■ **Work item**: Look for "epithelial" in the records and copy every line that has it.

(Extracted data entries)
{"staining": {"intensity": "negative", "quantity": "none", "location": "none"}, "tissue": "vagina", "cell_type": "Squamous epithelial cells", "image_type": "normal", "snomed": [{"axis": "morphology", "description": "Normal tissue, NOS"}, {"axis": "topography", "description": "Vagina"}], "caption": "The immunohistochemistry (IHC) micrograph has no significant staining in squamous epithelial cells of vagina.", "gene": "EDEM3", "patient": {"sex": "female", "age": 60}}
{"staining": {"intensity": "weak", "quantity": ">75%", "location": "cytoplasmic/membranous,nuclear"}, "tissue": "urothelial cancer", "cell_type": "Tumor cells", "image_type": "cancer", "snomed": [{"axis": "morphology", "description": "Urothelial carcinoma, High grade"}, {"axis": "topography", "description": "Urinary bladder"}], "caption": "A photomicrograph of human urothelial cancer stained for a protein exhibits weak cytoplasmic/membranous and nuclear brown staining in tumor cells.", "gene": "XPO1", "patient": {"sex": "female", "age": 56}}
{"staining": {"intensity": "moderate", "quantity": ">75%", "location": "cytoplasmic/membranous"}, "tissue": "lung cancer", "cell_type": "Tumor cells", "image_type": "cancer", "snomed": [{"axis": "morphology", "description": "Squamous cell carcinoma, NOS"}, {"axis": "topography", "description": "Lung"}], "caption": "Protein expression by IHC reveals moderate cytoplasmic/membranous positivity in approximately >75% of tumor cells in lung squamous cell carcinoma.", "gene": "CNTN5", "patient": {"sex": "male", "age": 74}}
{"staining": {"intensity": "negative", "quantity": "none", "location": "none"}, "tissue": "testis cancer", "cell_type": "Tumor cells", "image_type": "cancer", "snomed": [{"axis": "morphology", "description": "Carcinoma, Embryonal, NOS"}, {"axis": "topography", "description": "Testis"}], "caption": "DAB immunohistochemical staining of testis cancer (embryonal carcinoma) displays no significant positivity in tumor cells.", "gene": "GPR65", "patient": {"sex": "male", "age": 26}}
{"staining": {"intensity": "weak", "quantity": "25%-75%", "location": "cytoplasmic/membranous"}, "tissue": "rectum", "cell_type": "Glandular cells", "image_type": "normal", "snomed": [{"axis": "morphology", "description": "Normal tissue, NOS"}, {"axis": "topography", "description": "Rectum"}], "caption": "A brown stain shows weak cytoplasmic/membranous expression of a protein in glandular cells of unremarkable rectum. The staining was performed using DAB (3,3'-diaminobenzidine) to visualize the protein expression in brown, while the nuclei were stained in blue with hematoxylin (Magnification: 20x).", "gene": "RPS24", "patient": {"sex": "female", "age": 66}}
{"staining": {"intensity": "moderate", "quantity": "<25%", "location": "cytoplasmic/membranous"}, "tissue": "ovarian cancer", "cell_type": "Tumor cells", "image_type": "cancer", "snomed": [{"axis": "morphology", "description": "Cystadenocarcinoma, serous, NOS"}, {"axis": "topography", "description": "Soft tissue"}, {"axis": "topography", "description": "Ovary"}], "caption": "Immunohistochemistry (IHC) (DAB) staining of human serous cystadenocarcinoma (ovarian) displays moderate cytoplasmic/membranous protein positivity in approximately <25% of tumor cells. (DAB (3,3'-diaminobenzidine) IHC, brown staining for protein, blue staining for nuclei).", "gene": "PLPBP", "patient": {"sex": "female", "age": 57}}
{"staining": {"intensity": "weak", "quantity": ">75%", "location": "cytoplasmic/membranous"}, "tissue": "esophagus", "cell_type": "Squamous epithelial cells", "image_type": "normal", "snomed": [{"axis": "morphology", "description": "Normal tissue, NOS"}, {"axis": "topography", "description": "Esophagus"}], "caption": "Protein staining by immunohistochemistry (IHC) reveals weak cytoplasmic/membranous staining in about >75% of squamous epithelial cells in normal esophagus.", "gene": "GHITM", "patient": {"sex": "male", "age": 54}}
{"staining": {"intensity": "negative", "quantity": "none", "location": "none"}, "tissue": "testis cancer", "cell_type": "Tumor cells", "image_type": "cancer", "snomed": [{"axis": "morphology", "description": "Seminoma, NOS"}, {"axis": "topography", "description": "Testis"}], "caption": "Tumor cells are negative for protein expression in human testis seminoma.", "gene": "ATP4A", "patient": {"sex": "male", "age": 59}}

■ **Worked solution**:
{"staining": {"intensity": "negative", "quantity": "none", "location": "none"}, "tissue": "vagina", "cell_type": "Squamous epithelial cells", "image_type": "normal", "snomed": [{"axis": "morphology", "description": "Normal tissue, NOS"}, {"axis": "topography", "description": "Vagina"}], "caption": "The immunohistochemistry (IHC) micrograph has no significant staining in squamous epithelial cells of vagina.", "gene": "EDEM3", "patient": {"sex": "female", "age": 60}}
{"staining": {"intensity": "weak", "quantity": ">75%", "location": "cytoplasmic/membranous"}, "tissue": "esophagus", "cell_type": "Squamous epithelial cells", "image_type": "normal", "snomed": [{"axis": "morphology", "description": "Normal tissue, NOS"}, {"axis": "topography", "description": "Esophagus"}], "caption": "Protein staining by immunohistochemistry (IHC) reveals weak cytoplasmic/membranous staining in about >75% of squamous epithelial cells in normal esophagus.", "gene": "GHITM", "patient": {"sex": "male", "age": 54}}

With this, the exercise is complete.